## DOCUMENT PASSAGE

-- -- --

"Life is a comedy for those who think... and a tragedy for those who feel."
- Horace Walpole

"Work hard. Tell everyone everything you know. Close a deal with a handshake. Have fun!"
-Harold Edgerton

Tuesday, August 9, 2011

Rules, rules, and rules for rules. Oh yes, did I mention rules?

     I've gone to this private Christian school for quite a while (6 years now) and this blog that I happened to stumble upon has brought something to my attention. Throughout my career as a student I've been expected to behave a certain way because I'm supposed to have prestige for attending a high-end school. Although I understand that this isn't outrageous request, it has turned out to affect who I am as a person.

     Since I've been raised by "follow the rules and you'll be good" I've come to depend on the rules as the safe road to success in both worldly and religious aspects. As I've grown and matured over the years the more I've realized that to live my life by these rules and to depend upon them isn't really going to help me develop. I have become accustomed to taking the safe route by following rules as close as I can and because of that I think/have thought that following them is the only good path to take. That people who didn't apply these rules to their very core were wrong. Point being, since I had taken this principle to heart I always figured that if I followed Christianity's rules that I would in a way "win" God's love.

     At one point I sort of gave up, I didn't and still don't feel as if I have acquired (or found) His love. That blog I mentioned talked about how this girl had a similar problem. She stuck to the rules and now she wants to go out and experience His everlasting love for herself, not through the rules. To be honest, I've kind of been inspired by this. That blog kind of flipped a switch in my brain that I hadn't known was there before. As if it shed light on something I hadn't ever thought about.

     "It's no wonder that my friend struggles with the idea that she needs to "clean her life up" in order to come to God. She loves God with all of her heart. But she's been told for years--explicitly or implicitly--that love is earned when you follow the rules. And part of her wonders whether that's true with Him as well."

     This part of that blog is what touched me the most... It relates to me almost on a parallel level, which is why I think I connected with it so much. So thank you to Matt Rose for posting that on your blog. I feel as I might have the solution to why I've been having trouble with my spiritual relationship between the Lord and myself. For whoever is reading this, what have your spiritual problems been in the past? Did you ever find a solution? Can you relate to situations such as mine? I'm interested in what you might respond.

Credit to Matt for that post on his blog.

Saturday, August 6, 2011

The Practice of Optimism

     So for school I have to type a paper over Helen Keller's essay, The Practice of Optimism and it actually brought to my attention some interesting comments on the people that inhabit out world. Now, obviously, due to the title, Helen is going to side with optimism over pessimism, however I don't necessarily agree with her.

-- -- --

## PARTS OF THE EXERCISE
1) In the blog excerpt, how long has the writer attended the private Christian school?
2) Condense the paragraph of the blog excerpt that begins "Since I've been raised by" into a short bulleted list that keeps its main points.
3) Carry on the blog excerpt from its final sentence, in the same first-person voice.

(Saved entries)

-- -- --

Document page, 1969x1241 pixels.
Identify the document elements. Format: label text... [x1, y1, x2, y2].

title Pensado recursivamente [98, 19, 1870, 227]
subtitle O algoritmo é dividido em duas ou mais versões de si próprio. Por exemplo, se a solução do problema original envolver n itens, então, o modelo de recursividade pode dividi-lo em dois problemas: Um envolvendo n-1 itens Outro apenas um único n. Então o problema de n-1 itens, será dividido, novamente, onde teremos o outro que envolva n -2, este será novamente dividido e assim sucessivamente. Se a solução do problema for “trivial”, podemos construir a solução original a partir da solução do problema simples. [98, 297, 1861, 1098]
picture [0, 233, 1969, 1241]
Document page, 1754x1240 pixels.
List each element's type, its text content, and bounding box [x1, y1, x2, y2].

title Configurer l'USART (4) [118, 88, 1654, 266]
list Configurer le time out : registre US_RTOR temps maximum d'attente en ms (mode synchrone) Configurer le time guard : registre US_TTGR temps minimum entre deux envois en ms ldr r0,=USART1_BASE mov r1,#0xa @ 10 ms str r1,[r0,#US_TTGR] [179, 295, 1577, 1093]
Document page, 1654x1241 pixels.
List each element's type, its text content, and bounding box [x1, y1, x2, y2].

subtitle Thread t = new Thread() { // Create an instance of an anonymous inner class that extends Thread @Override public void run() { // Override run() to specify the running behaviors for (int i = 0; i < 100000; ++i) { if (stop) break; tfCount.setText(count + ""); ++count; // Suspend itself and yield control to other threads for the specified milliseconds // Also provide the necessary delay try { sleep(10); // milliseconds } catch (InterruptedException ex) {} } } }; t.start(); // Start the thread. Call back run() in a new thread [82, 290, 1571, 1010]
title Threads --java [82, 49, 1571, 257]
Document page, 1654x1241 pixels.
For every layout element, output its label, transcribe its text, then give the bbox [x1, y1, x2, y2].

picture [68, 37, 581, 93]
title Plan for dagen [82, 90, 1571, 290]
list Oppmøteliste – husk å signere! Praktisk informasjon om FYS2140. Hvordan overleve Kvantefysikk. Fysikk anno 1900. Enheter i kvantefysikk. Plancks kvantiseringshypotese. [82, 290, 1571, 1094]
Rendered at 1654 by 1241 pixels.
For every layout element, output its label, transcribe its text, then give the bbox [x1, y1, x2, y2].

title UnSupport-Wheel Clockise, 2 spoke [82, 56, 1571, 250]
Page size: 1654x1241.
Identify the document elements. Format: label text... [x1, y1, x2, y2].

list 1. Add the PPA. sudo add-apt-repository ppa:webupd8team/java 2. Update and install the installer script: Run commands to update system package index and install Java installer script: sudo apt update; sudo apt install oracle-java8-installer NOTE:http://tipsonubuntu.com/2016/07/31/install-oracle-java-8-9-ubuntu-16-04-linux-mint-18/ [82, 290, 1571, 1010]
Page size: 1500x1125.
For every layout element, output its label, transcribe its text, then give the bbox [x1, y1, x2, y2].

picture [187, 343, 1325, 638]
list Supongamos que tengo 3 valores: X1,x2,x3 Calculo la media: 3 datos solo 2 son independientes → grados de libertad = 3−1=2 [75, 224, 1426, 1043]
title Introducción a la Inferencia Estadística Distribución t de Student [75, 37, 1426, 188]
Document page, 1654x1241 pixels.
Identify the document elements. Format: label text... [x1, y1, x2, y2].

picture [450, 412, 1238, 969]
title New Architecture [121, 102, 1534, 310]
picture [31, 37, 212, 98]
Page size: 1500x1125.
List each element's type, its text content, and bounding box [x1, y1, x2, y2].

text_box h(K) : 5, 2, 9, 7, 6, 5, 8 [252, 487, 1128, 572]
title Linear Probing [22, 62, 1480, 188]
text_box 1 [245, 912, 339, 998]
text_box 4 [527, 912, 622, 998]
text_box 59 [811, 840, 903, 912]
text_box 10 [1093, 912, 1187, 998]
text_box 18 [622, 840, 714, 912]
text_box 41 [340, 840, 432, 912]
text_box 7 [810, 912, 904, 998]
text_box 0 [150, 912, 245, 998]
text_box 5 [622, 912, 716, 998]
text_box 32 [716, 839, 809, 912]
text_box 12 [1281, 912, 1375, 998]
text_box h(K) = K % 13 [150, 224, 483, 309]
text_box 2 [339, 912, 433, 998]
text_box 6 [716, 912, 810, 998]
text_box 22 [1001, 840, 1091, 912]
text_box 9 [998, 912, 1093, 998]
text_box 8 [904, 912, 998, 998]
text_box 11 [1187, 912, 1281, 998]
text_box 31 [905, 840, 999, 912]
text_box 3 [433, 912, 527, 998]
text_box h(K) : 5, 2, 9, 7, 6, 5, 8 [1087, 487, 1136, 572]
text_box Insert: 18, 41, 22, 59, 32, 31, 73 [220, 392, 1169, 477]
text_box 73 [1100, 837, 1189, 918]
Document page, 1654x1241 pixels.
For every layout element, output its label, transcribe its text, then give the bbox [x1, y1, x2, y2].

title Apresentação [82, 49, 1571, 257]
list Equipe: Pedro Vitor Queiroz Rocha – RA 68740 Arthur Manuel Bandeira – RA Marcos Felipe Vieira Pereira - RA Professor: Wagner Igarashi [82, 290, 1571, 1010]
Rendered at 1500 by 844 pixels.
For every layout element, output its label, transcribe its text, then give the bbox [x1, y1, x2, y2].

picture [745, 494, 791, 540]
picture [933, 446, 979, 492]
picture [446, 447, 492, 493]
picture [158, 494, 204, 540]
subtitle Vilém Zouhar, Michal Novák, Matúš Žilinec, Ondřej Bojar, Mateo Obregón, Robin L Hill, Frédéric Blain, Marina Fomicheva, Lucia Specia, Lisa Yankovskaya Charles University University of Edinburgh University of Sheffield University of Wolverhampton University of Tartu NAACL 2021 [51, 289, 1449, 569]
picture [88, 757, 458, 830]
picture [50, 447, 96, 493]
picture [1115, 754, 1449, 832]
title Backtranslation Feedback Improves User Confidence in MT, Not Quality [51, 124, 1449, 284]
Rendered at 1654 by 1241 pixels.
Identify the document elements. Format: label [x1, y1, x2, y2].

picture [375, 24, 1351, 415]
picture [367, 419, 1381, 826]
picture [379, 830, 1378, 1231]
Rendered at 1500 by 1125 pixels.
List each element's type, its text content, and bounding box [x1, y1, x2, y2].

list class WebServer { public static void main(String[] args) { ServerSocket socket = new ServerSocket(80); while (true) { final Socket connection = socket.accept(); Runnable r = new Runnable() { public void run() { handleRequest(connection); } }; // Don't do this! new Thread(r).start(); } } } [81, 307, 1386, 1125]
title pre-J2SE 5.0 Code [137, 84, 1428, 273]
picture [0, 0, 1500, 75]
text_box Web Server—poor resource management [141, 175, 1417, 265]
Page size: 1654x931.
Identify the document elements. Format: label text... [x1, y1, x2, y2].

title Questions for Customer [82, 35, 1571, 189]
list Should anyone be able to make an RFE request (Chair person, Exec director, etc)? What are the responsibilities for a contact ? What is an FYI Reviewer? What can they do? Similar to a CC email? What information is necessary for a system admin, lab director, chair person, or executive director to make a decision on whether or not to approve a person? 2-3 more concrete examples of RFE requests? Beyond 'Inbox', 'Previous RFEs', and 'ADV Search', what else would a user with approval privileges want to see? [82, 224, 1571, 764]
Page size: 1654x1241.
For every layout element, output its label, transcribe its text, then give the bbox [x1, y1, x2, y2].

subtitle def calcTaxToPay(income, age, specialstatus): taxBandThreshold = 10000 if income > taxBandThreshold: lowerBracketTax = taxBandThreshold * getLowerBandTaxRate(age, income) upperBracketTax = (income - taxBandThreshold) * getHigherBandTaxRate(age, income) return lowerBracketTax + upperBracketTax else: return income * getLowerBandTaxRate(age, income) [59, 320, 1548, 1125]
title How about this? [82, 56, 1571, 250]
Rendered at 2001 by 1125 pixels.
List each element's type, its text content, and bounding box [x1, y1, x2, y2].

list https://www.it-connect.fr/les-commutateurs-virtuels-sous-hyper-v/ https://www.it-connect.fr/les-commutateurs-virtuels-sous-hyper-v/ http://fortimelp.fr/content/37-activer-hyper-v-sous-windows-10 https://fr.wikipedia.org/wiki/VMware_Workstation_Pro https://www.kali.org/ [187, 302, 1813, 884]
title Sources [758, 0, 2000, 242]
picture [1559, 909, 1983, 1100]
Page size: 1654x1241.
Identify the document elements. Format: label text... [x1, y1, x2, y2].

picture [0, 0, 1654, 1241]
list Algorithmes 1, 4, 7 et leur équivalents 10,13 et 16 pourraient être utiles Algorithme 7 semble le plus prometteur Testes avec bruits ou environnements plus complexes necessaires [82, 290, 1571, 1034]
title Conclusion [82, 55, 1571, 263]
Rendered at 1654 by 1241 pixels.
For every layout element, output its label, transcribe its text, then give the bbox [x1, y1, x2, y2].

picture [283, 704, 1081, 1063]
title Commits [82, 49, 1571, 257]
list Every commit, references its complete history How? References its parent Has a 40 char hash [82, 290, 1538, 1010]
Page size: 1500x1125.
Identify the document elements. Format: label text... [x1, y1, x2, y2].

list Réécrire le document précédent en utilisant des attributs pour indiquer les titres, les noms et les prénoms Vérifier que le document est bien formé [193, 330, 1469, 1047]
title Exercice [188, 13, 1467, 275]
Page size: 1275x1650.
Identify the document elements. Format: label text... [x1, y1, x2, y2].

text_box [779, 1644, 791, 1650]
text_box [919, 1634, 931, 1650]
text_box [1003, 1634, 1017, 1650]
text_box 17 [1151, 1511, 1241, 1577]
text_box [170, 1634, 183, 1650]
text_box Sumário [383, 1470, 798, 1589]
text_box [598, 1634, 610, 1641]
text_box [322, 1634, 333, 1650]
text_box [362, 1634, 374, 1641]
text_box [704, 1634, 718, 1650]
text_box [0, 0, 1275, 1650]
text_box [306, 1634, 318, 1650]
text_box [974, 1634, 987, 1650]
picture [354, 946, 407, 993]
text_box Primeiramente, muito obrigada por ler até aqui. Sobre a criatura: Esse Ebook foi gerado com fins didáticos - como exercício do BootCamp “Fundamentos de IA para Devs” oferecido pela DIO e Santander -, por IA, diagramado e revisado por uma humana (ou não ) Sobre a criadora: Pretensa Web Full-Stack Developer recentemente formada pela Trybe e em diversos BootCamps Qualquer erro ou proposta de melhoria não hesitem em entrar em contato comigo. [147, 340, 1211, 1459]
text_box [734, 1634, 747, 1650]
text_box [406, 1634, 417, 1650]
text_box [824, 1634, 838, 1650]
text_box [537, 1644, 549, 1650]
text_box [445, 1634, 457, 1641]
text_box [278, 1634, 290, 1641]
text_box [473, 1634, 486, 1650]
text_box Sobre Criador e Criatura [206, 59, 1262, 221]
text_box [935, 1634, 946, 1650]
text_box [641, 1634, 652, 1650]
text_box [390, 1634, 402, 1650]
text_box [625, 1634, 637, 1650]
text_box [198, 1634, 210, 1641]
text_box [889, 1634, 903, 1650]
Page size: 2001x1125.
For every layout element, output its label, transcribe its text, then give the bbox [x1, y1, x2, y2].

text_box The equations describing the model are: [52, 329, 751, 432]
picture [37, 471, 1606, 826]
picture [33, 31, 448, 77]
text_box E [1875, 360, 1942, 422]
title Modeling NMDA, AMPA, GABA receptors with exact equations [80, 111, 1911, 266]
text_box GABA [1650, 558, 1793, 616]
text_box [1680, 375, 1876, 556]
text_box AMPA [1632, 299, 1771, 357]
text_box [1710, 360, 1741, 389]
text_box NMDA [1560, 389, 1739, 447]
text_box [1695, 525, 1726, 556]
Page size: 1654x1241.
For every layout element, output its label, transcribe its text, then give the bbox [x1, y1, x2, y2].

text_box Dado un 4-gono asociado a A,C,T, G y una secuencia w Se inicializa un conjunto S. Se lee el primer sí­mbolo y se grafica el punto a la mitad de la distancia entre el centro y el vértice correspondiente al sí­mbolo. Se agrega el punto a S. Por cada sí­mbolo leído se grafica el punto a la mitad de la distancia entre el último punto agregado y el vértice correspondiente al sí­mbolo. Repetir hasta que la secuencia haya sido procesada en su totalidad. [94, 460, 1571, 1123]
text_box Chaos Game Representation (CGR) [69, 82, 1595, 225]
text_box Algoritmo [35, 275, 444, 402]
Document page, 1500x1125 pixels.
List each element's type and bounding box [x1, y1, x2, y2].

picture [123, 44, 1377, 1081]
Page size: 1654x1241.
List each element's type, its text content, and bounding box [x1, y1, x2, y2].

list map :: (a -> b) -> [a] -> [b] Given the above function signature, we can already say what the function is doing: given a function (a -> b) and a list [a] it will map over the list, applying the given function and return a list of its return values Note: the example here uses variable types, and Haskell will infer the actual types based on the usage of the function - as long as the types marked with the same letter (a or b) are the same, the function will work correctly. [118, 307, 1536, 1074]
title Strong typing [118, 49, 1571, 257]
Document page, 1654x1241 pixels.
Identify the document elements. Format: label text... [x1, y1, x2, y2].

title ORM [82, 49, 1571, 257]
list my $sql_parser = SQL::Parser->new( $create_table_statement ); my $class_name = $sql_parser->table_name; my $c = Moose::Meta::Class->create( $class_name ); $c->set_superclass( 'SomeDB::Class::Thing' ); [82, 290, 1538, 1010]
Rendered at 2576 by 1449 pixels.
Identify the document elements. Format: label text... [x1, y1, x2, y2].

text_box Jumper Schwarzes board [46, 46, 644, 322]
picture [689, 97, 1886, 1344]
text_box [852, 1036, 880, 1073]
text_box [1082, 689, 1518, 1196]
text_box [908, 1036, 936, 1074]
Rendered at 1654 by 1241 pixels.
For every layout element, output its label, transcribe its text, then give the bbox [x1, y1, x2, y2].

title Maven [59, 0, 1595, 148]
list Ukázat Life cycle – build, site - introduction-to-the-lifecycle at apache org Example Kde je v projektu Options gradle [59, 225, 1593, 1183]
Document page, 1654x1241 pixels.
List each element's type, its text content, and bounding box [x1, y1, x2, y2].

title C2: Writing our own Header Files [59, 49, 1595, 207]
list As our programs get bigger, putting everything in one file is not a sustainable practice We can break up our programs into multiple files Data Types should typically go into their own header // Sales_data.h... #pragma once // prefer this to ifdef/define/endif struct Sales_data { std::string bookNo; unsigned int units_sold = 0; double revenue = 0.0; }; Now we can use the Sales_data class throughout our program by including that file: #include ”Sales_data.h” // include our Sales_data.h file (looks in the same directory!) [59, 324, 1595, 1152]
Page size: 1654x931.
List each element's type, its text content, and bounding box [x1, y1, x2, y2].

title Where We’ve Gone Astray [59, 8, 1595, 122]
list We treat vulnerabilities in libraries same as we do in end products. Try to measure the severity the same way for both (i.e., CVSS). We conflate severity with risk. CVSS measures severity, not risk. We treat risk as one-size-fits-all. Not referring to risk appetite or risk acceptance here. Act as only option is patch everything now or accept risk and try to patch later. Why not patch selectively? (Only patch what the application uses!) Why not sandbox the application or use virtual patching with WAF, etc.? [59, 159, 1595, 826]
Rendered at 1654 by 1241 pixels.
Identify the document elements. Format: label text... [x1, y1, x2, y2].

-- -- --

## ANSWERS
1) Six years.

2)
- Raised on "follow the rules and you'll be good," the writer came to rely on rules as the safe road to success, both worldly and religious.
- With age, the writer realized that living by and depending on these rules won't help them develop.
- Habitually following rules closely led the writer to see that as the only good path and to judge people who didn't hold to the rules as wrong.
- As a result, the writer believed that following Christianity's rules would, in a way, "win" God's love.

3)
     She constantly seems to exaggerate in her comparisons between the two trains of thought ending with optimism improving the world and pessimism "retarding" it. To me this doesn't seem either reasonable or logical. For her opinion to actually work peoples' minds would have to be one hundred percent of either or, which by the way isn't possible. Helen constantly reiterates the same points over and over throughout her essay and just rephrases it with different people. She does have some good points, I just don't think it should be taken as fact, and far from it. The paper is obviously he opinion, but she does have some good points.

     I personally believe that everyone has a combination of both pessimistic and optimistic qualities. As for myself, I'm more of a pessimist, but only with thoughts concerning myself. What about you all? Are you a pessimist? Optimist? What's your opinion between the two?

Thursday, August 4, 2011

Am I just another blog?

     So I've looked around the website for a little bit, going from blog to blog, and it made me realize this, "I'm just another blog no one cares about..."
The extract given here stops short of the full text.